Lors du Conseil des ministres du mercredi 19 février, le Premier ministre sénégalais Ousmane Sonko a annoncé l’organisation de fouilles archéologiques pour connaître « la vérité » sur le nombre de tirailleurs africains tués par les forces coloniales françaises lors du massacre de Thiaroye, près de Dakar, le 1er décembre 1944, alors qu’ils réclamaient leur solde.
Le vœu des historiens qui réclament leur tenue depuis près de 20 ans est en passe d’être exaucé : lors du Conseil des ministres de ce mercredi 19 février, le Premier ministre sénégalais Ousmane Sonko a annoncé la prochaine organisation d’une campagne de fouilles archéologiques pour déterminer combien de victimes avaient été tuées lors du massacre de Thiaroye perpétré par les forces coloniales françaises, près de Dakar, dont le Sénégal vient de commémorer le 80e anniversaire, le 1er décembre dernier.
Si aucune date n’a certes été annoncée pour le lancement des recherches, les spécialistes qui travaillent sur le sujet ne s’en cachent pas : ils sont malgré tout très satisfaits de cette décision qu’ils considèrent comme un « un grand pas » en avant. Pour eux, « le feu vert donné par les autorités sénégalaises pour procéder à ces fouilles » est, en effet, le point le plus important à ce stade, certaines associations attendant une telle décision depuis près de 20 ans. C’est par exemple le cas de l’association sénégalaise des professeurs de géographie qui en avait fait la demande dès 2005, sans succès.
« On revient de très loin, explique ainsi l’historien Mamadou Kone, qui est également membre du comité scientifique sur le massacre de Thiaroye constitué l’an dernier. Depuis les années 2005-2006, nous avons toujours dit que, à défaut d’archives, il fallait procéder à des fouilles archéologiques parce que si les archives ont été dissimulées depuis le 1er décembre 1944, il n’y a aucune raison pour qu’on nous les sorte maintenant gentiment en nous disant : « Désolé, on s’était trompé, on vous les remet » ! », poursuit ce dernier.
Localiser des fosses communes et des squelettes
Concrètement, la première étape de ces fouilles devrait maintenant résider dans le sondage d’un cimetière de la banlieue de Dakar où des victimes du massacre sont présumées avoir été inhumées, ainsi que du site de l’ancien camp militaire de Thiaroye.
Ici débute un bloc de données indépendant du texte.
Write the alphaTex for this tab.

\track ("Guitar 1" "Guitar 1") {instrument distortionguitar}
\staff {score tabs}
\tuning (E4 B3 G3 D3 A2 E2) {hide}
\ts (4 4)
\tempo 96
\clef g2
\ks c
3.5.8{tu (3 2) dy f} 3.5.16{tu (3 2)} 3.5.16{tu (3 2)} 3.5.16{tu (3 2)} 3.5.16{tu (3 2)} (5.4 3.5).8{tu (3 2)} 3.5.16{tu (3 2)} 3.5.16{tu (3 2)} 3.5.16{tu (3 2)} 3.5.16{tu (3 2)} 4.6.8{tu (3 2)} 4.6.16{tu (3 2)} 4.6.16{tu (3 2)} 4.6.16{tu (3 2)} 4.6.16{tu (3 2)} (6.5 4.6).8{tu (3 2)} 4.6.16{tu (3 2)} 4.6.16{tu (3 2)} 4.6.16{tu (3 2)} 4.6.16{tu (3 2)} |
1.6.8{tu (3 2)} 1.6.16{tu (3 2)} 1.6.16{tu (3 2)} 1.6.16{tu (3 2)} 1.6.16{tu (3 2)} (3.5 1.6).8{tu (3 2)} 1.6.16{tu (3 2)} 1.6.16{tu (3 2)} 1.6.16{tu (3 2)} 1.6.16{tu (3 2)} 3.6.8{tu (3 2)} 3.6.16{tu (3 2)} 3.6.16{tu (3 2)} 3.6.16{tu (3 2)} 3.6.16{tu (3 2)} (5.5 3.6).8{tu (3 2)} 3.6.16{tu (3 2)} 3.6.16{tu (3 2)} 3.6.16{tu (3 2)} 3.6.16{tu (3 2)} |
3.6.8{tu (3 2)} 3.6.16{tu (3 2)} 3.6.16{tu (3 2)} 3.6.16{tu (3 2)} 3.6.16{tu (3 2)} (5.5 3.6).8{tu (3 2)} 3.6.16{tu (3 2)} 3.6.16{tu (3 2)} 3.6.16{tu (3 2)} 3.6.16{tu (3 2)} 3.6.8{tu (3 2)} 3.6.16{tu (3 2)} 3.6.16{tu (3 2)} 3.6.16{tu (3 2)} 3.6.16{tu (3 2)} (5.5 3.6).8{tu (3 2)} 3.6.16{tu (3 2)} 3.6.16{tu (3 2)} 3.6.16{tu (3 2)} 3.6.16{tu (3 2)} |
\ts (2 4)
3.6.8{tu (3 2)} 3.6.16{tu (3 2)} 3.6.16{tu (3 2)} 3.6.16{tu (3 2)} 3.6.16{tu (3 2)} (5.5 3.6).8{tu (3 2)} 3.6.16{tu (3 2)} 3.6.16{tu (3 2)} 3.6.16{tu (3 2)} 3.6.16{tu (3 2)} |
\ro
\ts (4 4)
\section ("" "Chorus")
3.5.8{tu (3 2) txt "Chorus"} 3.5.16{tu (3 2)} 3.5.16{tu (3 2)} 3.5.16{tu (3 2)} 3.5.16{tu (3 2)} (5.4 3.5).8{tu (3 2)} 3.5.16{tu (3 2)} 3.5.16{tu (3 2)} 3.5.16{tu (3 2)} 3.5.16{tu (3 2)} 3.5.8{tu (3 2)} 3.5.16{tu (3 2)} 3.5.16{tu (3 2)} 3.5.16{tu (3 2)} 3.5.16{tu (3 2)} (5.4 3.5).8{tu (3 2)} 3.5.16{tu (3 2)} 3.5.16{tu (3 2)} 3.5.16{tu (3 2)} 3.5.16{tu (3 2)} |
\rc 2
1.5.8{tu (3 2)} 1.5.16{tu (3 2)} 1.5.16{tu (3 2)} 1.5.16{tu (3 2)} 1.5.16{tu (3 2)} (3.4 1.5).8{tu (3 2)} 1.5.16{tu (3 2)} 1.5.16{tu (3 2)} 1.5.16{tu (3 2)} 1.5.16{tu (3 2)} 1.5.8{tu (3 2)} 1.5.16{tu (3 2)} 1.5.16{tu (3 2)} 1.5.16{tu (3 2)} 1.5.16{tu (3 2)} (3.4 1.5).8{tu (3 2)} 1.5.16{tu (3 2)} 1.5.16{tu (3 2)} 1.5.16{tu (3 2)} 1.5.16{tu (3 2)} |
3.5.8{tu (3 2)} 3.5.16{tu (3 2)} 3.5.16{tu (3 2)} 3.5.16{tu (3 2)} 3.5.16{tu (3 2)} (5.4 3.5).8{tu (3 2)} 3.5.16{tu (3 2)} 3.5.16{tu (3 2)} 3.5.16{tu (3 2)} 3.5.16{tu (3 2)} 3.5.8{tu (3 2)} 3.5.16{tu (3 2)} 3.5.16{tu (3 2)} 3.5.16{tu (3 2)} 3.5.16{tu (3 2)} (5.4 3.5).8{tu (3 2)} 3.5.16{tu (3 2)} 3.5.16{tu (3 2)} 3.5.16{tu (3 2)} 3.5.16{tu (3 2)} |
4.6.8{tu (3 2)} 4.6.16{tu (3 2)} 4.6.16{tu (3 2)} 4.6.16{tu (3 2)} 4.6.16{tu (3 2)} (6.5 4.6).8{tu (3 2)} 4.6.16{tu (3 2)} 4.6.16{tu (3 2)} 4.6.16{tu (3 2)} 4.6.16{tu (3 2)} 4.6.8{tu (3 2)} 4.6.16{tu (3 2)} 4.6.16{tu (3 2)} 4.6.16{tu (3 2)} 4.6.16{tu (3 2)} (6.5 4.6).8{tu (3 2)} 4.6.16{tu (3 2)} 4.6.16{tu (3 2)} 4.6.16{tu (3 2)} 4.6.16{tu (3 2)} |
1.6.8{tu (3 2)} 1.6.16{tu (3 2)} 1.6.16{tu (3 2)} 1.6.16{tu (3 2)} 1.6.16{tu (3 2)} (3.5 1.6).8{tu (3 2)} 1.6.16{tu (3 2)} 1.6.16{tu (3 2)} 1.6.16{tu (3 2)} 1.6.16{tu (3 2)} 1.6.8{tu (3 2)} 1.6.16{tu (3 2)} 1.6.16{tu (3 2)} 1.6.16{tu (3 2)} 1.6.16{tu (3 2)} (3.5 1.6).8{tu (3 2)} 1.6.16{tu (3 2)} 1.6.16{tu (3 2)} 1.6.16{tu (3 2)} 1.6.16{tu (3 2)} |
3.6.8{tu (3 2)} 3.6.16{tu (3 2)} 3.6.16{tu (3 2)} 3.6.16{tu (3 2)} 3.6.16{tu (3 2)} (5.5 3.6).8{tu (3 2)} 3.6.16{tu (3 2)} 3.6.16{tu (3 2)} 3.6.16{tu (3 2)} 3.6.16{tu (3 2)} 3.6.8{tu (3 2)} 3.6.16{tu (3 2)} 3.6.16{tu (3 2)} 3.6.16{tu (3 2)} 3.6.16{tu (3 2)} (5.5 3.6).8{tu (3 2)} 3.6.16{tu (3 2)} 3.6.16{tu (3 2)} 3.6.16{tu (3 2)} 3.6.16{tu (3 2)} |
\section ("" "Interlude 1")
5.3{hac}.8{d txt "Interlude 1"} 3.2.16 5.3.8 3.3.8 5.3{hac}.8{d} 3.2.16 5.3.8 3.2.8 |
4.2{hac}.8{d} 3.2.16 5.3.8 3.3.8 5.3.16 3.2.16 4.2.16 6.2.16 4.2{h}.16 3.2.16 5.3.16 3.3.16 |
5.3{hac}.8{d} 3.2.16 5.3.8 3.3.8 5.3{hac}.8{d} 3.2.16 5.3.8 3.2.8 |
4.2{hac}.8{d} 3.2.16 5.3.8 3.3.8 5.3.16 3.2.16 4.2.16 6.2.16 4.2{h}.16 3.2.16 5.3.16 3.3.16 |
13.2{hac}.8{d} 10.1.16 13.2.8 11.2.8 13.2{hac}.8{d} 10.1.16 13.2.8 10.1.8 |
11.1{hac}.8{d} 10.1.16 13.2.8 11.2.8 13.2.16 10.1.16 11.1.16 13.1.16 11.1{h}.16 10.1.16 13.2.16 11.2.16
Objectif ? Y localiser des fosses communes ou des squelettes, opération dont le déroulement pourrait être rapide grâce aux radars et au matériel technologique aujourd’hui disponibles, selon l’historienne Armelle Mabon.
La phase la plus compliquée risque de se présenter dans un deuxième temps, lorsqu’il faudra passer aux fouilles proprement dites sur un site aujourd’hui largement construit et où un bassin de rétention d’eau a été installé au niveau de l’ancien camp militaire, ce qui pourrait avoir contribué à dégrader les potentiels squelettes de tirailleurs africains qui s’y trouveraient.
Afin d’avoir une chance d’établir – enfin – un bilan réaliste du nombre de victimes tuées à l’arme automatique par les forces coloniales françaises le 1er décembre 1944, les historiens vont donc devoir faire vite. Si eux estiment à 350 au moins le nombre de tirailleurs massacrés ce jour-là, les archives françaises n’en recensent, elles, que 35 actuellement, un chiffre largement sous-estimé, affirment-ils.